L’età media delle persone detenute che si sono suicidate è di 39 anni (le persone più giovani, suicidatesi nella Casa circondariale di Benevento, Brescia Canton Monbello e Como, avevano anni 23; quella più anziana suicidatasi nella Casa circondariale di Lecce aveva 84 anni).

Gli istituti penitenziari con il più alto numero di suicidi sono la casa circondariale di Como (3) e quella di Roma Rebibbia. Nel 2021, al 3 maggio, ci sono stati 19 suicidi. Età media: 44 anni. “Non posso non sottolineare la rilevanza del numero dei suicidi, accentuato anche nel periodo di difficoltà soggettiva che ha caratterizzato gli scorsi mesi: il tasso dei suicidi ha toccato nel 2020 l’1,11 per mille (62 in totale) delle presenze medie, mentre nel 2019 era stato lo 0,91 (55 in totale).
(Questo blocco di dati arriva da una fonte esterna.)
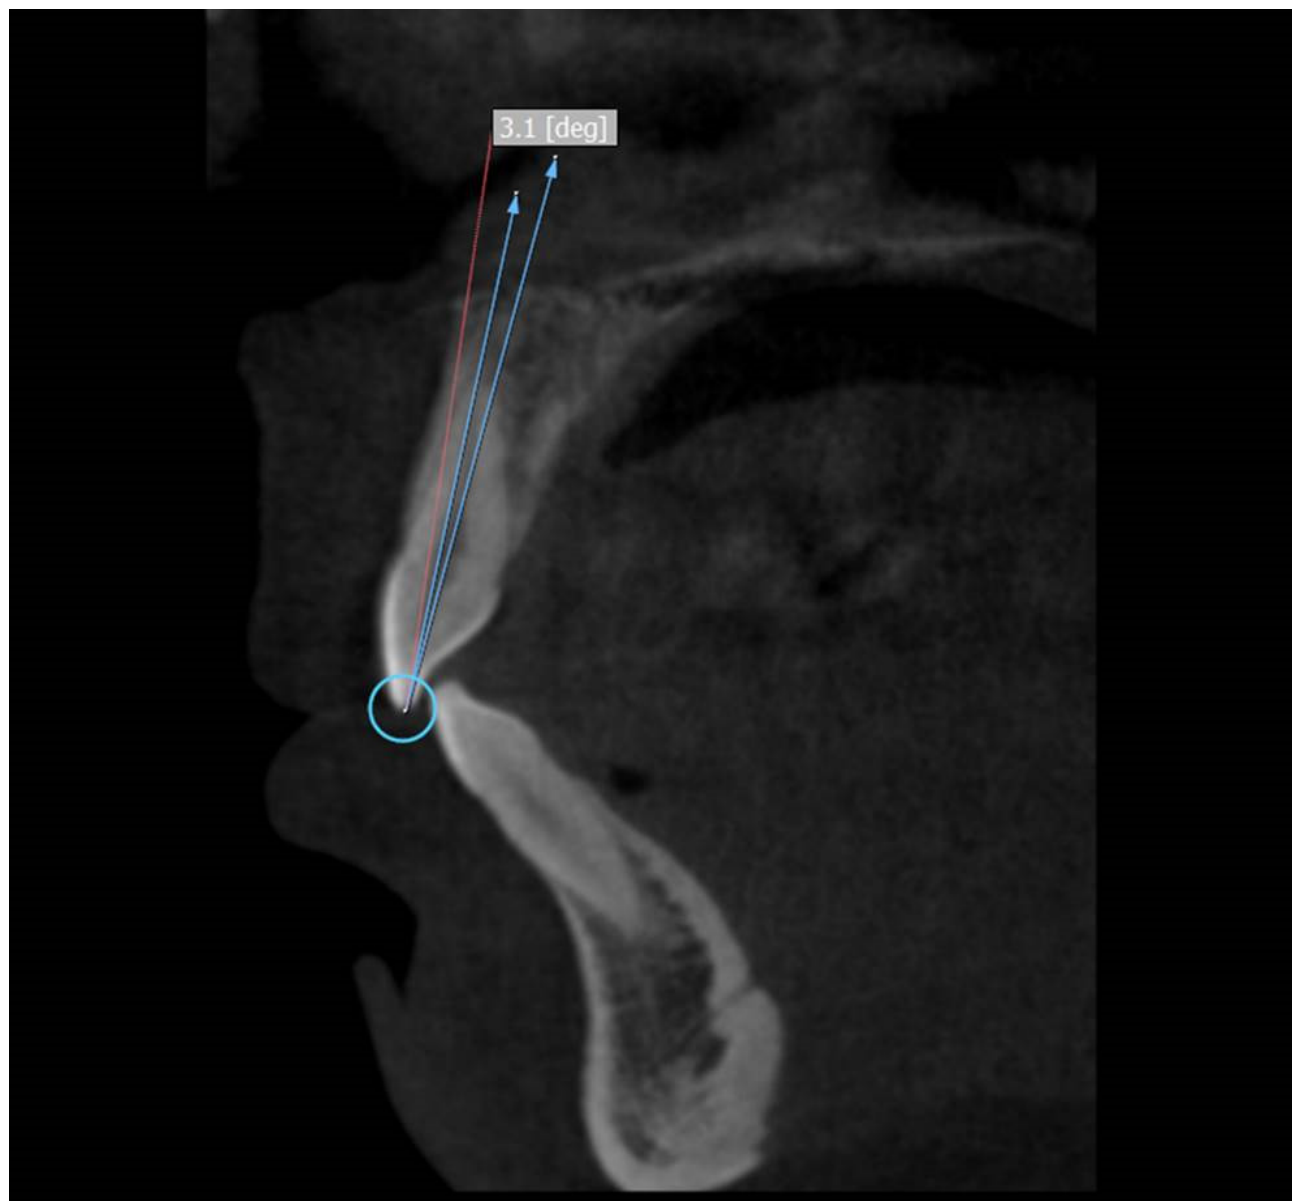
Figure 1. Use of the 3D:OnDemand software to locate the specific points of median sagittal sections for maxillary anterior teeth and to measure crown to root angle.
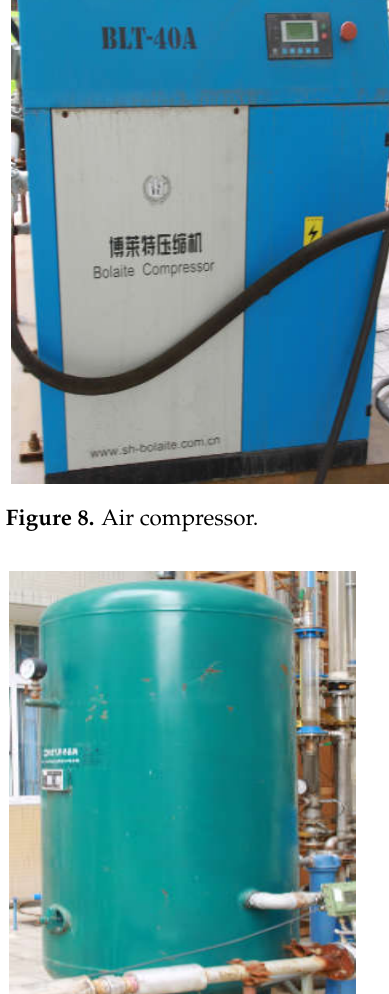
Figure 7. Vertical pipe transport system.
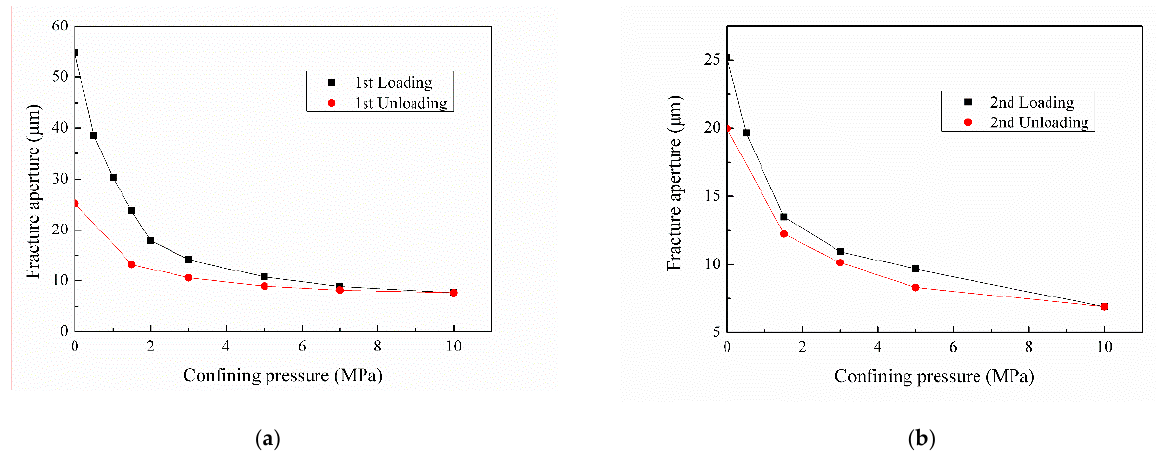
Figure 10. The measurement results of fracture aperture: ( a ) the first cycle, ( b ) the second cycle.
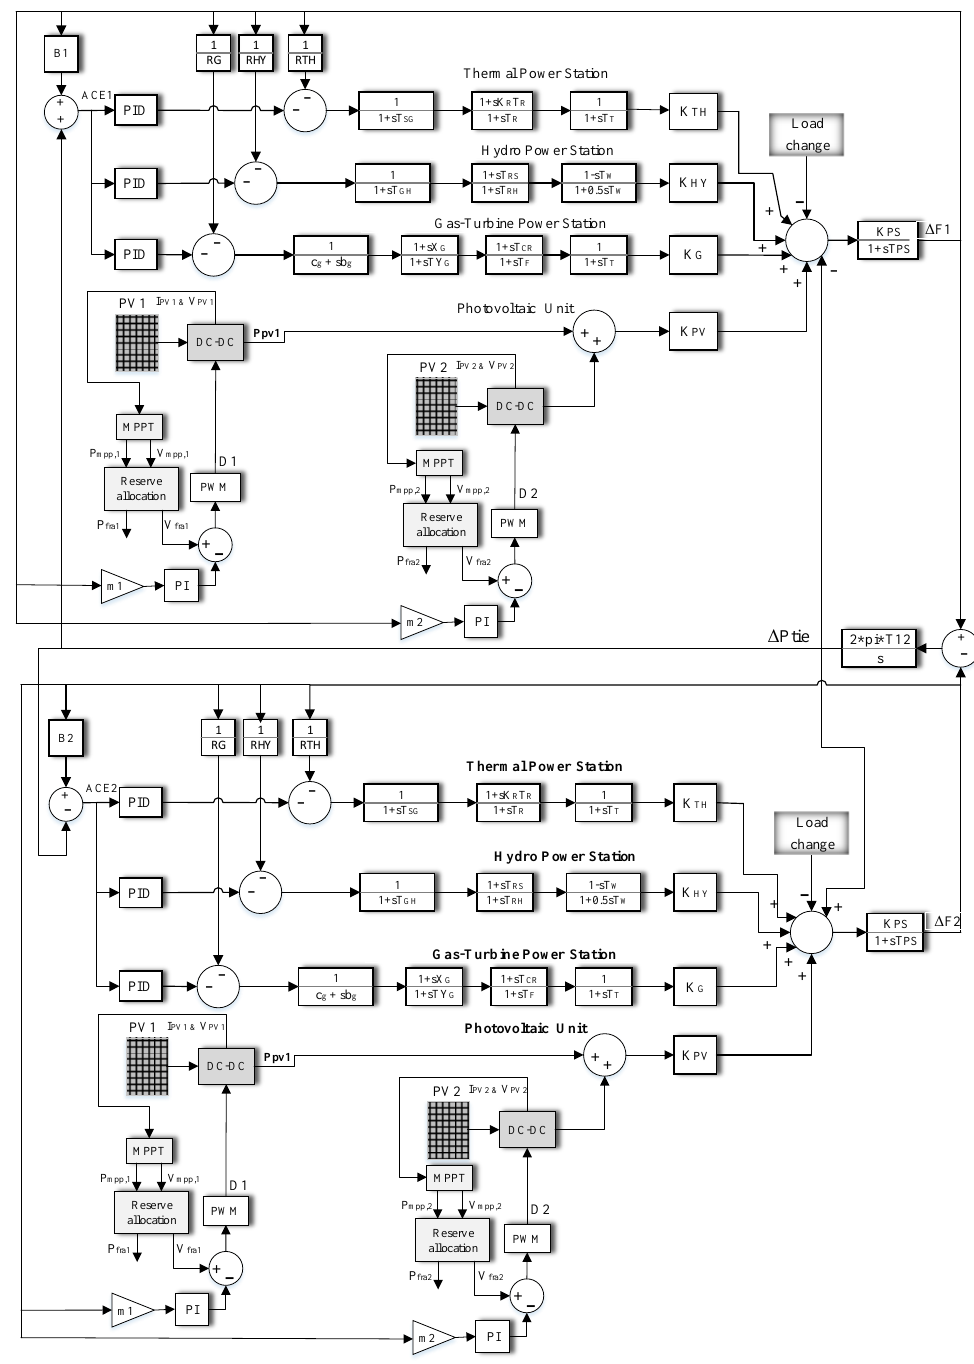
Figure 10. Linear model of the two-area power system.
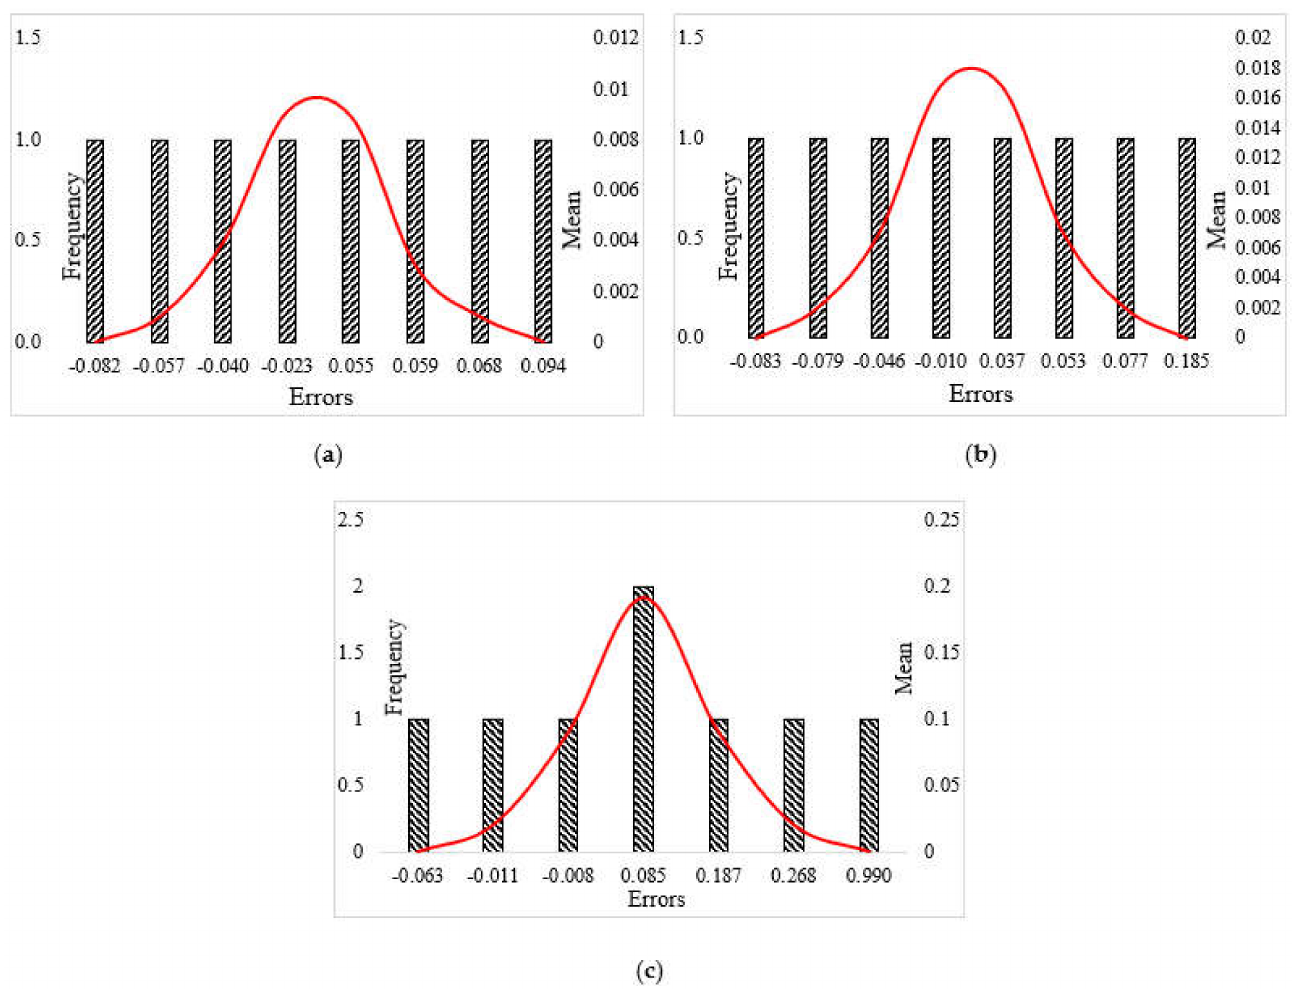
Figure 18. Error histograms for: ( a ) ANFIS-PSO, ( b ) ANFIS-ACO and ( c ) ANFIS-DEO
A questi è doveroso aggiungere il numero di suicidi nel personale di Polizia penitenziaria: sei nell’ultimo anno”, dice il Garante Nazionale dei diritti delle persone private della libertà personale nella sua relazione annuale. “Osservandone l’andamento nell’ultimo decennio, vediamo come dopo i livelli raggiunti tra il 2010 e il 2012 il tasso di suicidi registra un sensibile calo tra il 2013 e il 2016 per poi ricominciare bruscamente a salire nel 2017 fino a raggiungere il suo massimo nel 2020”, aggiunge l’associazione Antigone nel suo ultimo rapporto sullo stato di salute del sistema carcerario italiano. “Sebbene non si possa delineare una netta correlazione tra il numero di suicidi e le condizioni di detenzione delle carceri italiane, guardando tali dati non può non notarsi come la tendenza a crescere e diminuire del tasso di suicidi rifletta il generale clima penitenziario del periodo. Negli anni a ridosso della sentenza Torreggiani, vediamo infatti come insieme alla riduzione del tasso di sovraffollamento e quindi al raggiungimento di più dignitose condizioni di detenzione, anche il tasso di suicidi fosse notevolmente calato. Quando nel 2017 gli effetti della riforma hanno cominciato a perdere la loro iniziale portata, il tasso di suicidi è invece tornato malauguratamente a salire superando anche i livelli raggiunti prima del 2013”.

I dati sul 2020 confermano tale tendenza, dice Antigone: “Nell’anno passato, il tasso è continuato a crescere arrivando a raggiungere 11 suicidi ogni 10.000 persone mediamente presenti: erano quasi vent’anni che non si registrava un numero così alto. Sicuramente il 2020 non è stato un anno come gli altri, soprattutto all’interno degli istituti di pena. Nonostante la riduzione della popolazione detenuta, disposta in via straordinaria per arginare la diffusione del virus, altri fattori hanno contribuito a rendere più difficile del solito la vita in carcere. Fra questi, in primis, il distacco ancora più netto con il mondo esterno e i contatti ancora più rari con i propri cari, entrambi fonte di un grande sentimento di marginalizzazione già di per sé dilagante nella vita da reclusi”. Dunque, risulta “assai difficile interpretare come una semplice coincidenza l’aumento del tasso di suicidi proprio in un anno di grande sofferenza e solitudine come quello appena concluso”. Eppure qualche pm per mesi ci ha spiegato che in carcere si sta meglio che fuori.